▸ **Task to carry out**
Count the lines in the records that contain the string "oder". What is the total? Reply with the number alone.

▸ **Source material**
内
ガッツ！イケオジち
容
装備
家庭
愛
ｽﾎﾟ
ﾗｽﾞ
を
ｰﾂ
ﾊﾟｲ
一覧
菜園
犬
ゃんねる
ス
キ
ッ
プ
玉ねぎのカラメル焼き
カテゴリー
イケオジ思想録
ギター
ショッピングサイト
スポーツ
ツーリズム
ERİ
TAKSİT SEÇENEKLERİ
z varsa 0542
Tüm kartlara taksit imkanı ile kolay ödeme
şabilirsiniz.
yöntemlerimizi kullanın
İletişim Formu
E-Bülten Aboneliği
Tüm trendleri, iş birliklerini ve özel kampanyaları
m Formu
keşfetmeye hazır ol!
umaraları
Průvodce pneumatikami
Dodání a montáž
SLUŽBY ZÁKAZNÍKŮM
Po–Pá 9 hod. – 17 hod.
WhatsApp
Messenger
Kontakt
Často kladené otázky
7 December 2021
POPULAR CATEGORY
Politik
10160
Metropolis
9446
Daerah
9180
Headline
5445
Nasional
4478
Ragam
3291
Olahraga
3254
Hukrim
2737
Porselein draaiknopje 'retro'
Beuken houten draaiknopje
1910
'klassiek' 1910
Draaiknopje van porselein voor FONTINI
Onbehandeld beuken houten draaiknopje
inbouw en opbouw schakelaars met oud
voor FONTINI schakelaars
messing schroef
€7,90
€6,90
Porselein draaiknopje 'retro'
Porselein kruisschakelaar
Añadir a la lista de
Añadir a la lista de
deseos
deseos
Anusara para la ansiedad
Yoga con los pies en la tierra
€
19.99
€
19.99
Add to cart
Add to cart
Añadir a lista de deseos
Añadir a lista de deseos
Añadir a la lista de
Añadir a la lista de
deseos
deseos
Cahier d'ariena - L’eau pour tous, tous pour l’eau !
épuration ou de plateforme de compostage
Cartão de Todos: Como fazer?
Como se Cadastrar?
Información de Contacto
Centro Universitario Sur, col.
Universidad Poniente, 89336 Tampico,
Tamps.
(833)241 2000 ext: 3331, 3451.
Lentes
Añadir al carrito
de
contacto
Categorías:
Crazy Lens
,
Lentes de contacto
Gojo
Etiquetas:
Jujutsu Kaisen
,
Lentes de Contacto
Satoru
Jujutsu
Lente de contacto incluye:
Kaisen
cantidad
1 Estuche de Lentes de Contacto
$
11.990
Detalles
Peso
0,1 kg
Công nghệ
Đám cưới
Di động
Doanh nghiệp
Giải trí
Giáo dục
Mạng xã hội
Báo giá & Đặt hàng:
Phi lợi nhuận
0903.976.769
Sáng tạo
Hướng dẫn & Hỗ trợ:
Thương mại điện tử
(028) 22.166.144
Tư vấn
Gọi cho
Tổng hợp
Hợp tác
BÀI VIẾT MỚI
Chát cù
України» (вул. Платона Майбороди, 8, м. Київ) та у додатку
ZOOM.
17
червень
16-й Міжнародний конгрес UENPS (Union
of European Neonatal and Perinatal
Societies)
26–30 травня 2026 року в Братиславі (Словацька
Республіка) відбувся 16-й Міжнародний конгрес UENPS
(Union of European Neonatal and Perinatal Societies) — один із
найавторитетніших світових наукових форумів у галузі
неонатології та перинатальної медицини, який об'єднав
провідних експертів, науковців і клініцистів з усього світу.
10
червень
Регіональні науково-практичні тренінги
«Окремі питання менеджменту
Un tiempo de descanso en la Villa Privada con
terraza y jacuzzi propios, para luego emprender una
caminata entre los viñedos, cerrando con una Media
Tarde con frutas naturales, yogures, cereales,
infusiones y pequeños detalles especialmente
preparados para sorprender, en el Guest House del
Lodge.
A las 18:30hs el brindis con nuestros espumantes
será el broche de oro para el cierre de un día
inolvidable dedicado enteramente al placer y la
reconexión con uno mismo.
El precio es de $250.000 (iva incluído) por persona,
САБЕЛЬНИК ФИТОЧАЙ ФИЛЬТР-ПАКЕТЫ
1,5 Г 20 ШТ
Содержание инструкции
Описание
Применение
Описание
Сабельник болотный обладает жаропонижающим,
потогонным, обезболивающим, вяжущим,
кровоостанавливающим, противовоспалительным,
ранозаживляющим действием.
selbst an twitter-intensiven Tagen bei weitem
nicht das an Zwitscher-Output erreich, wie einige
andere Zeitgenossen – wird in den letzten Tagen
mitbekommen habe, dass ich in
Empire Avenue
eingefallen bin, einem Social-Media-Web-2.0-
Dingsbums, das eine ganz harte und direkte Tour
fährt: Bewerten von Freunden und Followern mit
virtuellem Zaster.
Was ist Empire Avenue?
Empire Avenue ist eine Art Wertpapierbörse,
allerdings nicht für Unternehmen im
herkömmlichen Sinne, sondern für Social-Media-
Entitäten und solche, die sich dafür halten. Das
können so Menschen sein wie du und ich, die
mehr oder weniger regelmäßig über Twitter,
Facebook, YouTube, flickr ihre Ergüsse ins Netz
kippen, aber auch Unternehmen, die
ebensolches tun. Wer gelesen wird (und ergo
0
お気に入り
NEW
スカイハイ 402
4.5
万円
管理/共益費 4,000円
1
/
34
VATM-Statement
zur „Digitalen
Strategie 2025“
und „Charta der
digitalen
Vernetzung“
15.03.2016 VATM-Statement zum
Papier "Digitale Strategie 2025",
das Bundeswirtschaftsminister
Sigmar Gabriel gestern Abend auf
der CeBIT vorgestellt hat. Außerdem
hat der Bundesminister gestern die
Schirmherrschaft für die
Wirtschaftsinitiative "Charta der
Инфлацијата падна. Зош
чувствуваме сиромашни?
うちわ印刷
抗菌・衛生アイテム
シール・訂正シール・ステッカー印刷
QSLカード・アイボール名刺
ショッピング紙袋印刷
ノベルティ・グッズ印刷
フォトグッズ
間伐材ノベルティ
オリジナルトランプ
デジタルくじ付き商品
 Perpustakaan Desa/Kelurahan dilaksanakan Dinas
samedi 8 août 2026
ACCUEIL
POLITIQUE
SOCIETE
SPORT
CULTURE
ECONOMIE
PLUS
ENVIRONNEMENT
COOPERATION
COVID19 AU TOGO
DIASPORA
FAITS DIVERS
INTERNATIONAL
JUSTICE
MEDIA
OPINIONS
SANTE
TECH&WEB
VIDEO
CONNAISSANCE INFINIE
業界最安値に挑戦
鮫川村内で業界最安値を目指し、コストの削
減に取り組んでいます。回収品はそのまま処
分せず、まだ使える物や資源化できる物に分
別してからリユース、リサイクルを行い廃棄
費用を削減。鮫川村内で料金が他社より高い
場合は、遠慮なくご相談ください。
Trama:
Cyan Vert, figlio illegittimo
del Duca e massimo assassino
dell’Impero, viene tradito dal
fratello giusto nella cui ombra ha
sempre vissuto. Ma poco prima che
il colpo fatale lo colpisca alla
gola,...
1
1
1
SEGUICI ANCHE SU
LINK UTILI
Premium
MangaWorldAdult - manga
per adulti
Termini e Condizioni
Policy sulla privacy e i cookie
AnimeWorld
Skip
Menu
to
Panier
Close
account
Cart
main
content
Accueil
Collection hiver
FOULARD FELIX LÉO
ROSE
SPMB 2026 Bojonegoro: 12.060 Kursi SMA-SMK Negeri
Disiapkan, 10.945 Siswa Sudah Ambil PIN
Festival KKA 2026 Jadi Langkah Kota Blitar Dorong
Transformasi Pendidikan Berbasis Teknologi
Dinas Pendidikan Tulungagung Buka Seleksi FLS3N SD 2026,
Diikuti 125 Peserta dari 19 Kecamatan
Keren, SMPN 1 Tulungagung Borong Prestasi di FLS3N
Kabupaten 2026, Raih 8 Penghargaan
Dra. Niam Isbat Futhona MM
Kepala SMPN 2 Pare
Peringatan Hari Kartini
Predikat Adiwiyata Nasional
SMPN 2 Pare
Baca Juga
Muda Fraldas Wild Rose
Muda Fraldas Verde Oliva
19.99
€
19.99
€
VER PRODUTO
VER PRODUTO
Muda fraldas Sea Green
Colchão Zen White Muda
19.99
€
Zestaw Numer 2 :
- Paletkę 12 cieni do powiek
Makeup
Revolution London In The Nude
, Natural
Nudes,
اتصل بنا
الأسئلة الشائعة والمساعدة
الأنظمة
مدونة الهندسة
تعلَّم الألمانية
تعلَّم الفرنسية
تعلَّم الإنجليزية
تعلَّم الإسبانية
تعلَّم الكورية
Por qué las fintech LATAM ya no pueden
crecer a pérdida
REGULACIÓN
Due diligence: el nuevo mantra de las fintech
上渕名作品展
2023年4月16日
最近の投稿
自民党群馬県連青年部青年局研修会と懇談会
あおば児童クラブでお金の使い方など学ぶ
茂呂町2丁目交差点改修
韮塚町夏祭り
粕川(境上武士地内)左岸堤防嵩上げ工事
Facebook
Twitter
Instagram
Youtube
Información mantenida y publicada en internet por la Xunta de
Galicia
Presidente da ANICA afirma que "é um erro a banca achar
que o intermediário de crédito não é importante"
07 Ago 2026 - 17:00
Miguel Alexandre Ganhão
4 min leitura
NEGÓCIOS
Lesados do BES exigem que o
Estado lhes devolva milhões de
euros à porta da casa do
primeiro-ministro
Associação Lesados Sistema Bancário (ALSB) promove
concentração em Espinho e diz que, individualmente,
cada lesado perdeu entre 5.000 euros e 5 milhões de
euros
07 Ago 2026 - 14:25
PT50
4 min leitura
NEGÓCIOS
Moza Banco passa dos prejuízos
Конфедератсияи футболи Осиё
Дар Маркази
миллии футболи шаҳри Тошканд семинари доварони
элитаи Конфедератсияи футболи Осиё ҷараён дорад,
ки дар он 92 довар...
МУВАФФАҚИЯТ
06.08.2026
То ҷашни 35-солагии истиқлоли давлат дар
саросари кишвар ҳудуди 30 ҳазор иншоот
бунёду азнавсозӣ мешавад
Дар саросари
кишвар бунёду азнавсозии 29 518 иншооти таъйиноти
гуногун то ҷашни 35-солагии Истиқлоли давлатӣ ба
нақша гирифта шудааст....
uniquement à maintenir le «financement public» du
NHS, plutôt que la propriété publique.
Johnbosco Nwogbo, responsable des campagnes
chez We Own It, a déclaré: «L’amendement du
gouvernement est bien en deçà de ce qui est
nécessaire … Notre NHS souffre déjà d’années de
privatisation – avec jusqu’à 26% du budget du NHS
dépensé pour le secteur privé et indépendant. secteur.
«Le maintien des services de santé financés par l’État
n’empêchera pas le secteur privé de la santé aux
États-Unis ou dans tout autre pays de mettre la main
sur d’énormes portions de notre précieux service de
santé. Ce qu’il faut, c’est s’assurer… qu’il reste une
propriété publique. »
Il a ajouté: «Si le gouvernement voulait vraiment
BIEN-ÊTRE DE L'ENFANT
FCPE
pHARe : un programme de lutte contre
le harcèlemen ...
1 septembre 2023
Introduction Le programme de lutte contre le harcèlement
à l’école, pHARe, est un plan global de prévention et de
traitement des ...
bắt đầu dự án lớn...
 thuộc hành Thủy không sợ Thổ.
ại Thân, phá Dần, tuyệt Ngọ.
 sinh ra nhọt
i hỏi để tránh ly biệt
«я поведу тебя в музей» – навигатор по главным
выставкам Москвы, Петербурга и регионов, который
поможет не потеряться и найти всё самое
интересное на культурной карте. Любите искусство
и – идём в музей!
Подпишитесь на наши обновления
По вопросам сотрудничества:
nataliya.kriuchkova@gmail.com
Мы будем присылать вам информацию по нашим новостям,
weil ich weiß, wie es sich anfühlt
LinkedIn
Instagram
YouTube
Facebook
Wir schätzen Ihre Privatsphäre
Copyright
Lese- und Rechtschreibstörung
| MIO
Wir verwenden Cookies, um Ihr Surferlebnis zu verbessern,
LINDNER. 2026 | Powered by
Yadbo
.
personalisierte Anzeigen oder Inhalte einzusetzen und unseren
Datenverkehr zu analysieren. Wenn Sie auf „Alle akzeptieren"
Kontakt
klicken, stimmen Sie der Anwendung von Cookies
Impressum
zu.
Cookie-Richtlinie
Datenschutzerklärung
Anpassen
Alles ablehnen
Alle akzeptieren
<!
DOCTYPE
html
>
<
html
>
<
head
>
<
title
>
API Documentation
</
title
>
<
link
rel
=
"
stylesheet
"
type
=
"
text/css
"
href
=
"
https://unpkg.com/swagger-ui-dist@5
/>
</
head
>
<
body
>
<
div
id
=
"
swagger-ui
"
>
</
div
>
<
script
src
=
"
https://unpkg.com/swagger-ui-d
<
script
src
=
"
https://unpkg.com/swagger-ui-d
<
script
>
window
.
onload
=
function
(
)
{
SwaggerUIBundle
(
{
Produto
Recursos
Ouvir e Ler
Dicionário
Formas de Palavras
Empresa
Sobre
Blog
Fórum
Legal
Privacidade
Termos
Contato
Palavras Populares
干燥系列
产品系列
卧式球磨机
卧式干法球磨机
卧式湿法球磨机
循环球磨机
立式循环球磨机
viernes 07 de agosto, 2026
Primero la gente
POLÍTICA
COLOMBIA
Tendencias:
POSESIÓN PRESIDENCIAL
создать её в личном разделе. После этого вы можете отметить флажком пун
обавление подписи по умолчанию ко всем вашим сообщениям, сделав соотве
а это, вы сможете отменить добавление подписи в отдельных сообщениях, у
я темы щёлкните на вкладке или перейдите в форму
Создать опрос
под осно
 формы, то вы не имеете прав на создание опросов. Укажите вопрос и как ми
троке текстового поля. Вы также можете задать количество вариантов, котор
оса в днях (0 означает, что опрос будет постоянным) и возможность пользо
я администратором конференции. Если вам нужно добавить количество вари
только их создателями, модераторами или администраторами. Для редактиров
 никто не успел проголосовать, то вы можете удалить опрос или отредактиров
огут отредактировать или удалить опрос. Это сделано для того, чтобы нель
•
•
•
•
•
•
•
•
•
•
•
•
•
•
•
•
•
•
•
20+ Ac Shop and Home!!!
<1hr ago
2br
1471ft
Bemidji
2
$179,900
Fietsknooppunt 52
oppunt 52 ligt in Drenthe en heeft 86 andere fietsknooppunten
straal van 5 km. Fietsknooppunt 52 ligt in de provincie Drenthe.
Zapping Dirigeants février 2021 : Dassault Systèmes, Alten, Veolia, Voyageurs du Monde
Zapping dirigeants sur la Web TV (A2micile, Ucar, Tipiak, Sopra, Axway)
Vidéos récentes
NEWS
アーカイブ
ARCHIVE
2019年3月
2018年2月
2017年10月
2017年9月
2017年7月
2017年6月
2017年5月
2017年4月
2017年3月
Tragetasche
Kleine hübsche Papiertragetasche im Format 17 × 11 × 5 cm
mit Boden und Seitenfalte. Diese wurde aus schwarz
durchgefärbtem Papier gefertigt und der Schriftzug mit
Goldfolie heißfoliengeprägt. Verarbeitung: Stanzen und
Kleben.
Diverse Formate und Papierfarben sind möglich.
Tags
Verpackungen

▸ **Solution below**
2